[Saved entries]

========

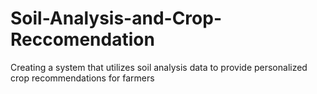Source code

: # Soil-Analysis-and-Crop-Reccomendation
Creating a system that utilizes soil analysis data to provide personalized crop recommendations for farmers

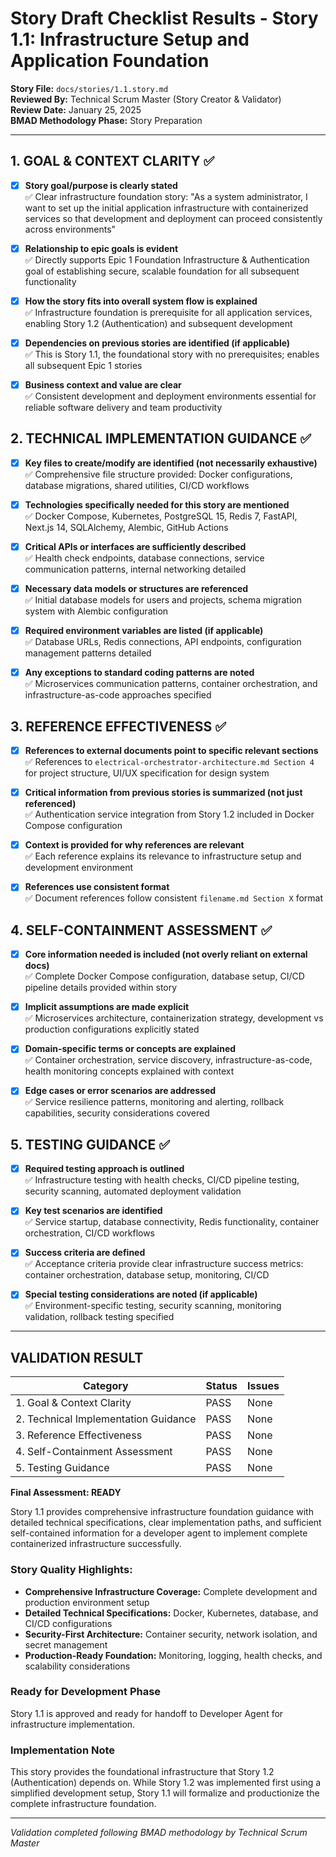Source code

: # Story Draft Checklist Results - Story 1.1: Infrastructure Setup and Application Foundation

**Story File:** `docs/stories/1.1.story.md`  
**Reviewed By:** Technical Scrum Master (Story Creator & Validator)  
**Review Date:** January 25, 2025  
**BMAD Methodology Phase:** Story Preparation  

---

## 1. GOAL & CONTEXT CLARITY ✅

- [x] **Story goal/purpose is clearly stated**  
  ✅ Clear infrastructure foundation story: "As a system administrator, I want to set up the initial application infrastructure with containerized services so that development and deployment can proceed consistently across environments"

- [x] **Relationship to epic goals is evident**  
  ✅ Directly supports Epic 1 Foundation Infrastructure & Authentication goal of establishing secure, scalable foundation for all subsequent functionality

- [x] **How the story fits into overall system flow is explained**  
  ✅ Infrastructure foundation is prerequisite for all application services, enabling Story 1.2 (Authentication) and subsequent development

- [x] **Dependencies on previous stories are identified (if applicable)**  
  ✅ This is Story 1.1, the foundational story with no prerequisites; enables all subsequent Epic 1 stories

- [x] **Business context and value are clear**  
  ✅ Consistent development and deployment environments essential for reliable software delivery and team productivity

## 2. TECHNICAL IMPLEMENTATION GUIDANCE ✅

- [x] **Key files to create/modify are identified (not necessarily exhaustive)**  
  ✅ Comprehensive file structure provided: Docker configurations, database migrations, shared utilities, CI/CD workflows

- [x] **Technologies specifically needed for this story are mentioned**  
  ✅ Docker Compose, Kubernetes, PostgreSQL 15, Redis 7, FastAPI, Next.js 14, SQLAlchemy, Alembic, GitHub Actions

- [x] **Critical APIs or interfaces are sufficiently described**  
  ✅ Health check endpoints, database connections, service communication patterns, internal networking detailed

- [x] **Necessary data models or structures are referenced**  
  ✅ Initial database models for users and projects, schema migration system with Alembic configuration

- [x] **Required environment variables are listed (if applicable)**  
  ✅ Database URLs, Redis connections, API endpoints, configuration management patterns detailed

- [x] **Any exceptions to standard coding patterns are noted**  
  ✅ Microservices communication patterns, container orchestration, and infrastructure-as-code approaches specified

## 3. REFERENCE EFFECTIVENESS ✅

- [x] **References to external documents point to specific relevant sections**  
  ✅ References to `electrical-orchestrator-architecture.md Section 4` for project structure, UI/UX specification for design system

- [x] **Critical information from previous stories is summarized (not just referenced)**  
  ✅ Authentication service integration from Story 1.2 included in Docker Compose configuration

- [x] **Context is provided for why references are relevant**  
  ✅ Each reference explains its relevance to infrastructure setup and development environment

- [x] **References use consistent format**  
  ✅ Document references follow consistent `filename.md Section X` format

## 4. SELF-CONTAINMENT ASSESSMENT ✅

- [x] **Core information needed is included (not overly reliant on external docs)**  
  ✅ Complete Docker Compose configuration, database setup, CI/CD pipeline details provided within story

- [x] **Implicit assumptions are made explicit**  
  ✅ Microservices architecture, containerization strategy, development vs production configurations explicitly stated

- [x] **Domain-specific terms or concepts are explained**  
  ✅ Container orchestration, service discovery, infrastructure-as-code, health monitoring concepts explained with context

- [x] **Edge cases or error scenarios are addressed**  
  ✅ Service resilience patterns, monitoring and alerting, rollback capabilities, security considerations covered

## 5. TESTING GUIDANCE ✅

- [x] **Required testing approach is outlined**  
  ✅ Infrastructure testing with health checks, CI/CD pipeline testing, security scanning, automated deployment validation

- [x] **Key test scenarios are identified**  
  ✅ Service startup, database connectivity, Redis functionality, container orchestration, CI/CD workflows

- [x] **Success criteria are defined**  
  ✅ Acceptance criteria provide clear infrastructure success metrics: container orchestration, database setup, monitoring, CI/CD

- [x] **Special testing considerations are noted (if applicable)**  
  ✅ Environment-specific testing, security scanning, monitoring validation, rollback testing specified

---

## VALIDATION RESULT

| Category                             | Status | Issues |
| ------------------------------------ | ------ | ------ |
| 1. Goal & Context Clarity            | PASS   | None   |
| 2. Technical Implementation Guidance | PASS   | None   |
| 3. Reference Effectiveness           | PASS   | None   |
| 4. Self-Containment Assessment       | PASS   | None   |
| 5. Testing Guidance                  | PASS   | None   |

**Final Assessment: READY**

Story 1.1 provides comprehensive infrastructure foundation guidance with detailed technical specifications, clear implementation paths, and sufficient self-contained information for a developer agent to implement complete containerized infrastructure successfully.

### Story Quality Highlights:
- **Comprehensive Infrastructure Coverage:** Complete development and production environment setup
- **Detailed Technical Specifications:** Docker, Kubernetes, database, and CI/CD configurations
- **Security-First Architecture:** Container security, network isolation, and secret management
- **Production-Ready Foundation:** Monitoring, logging, health checks, and scalability considerations

### Ready for Development Phase
Story 1.1 is approved and ready for handoff to Developer Agent for infrastructure implementation.

### Implementation Note
This story provides the foundational infrastructure that Story 1.2 (Authentication) depends on. While Story 1.2 was implemented first using a simplified development setup, Story 1.1 will formalize and productionize the complete infrastructure foundation.

---

*Validation completed following BMAD methodology by Technical Scrum Master*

========

▸ **What you have to do**
Show each line from the records above that contains the string "docs".

▸ **Result below**
**Story File:** `docs/stories/1.1.story.md`  
- [x] **Core information needed is included (not overly reliant on external docs)**  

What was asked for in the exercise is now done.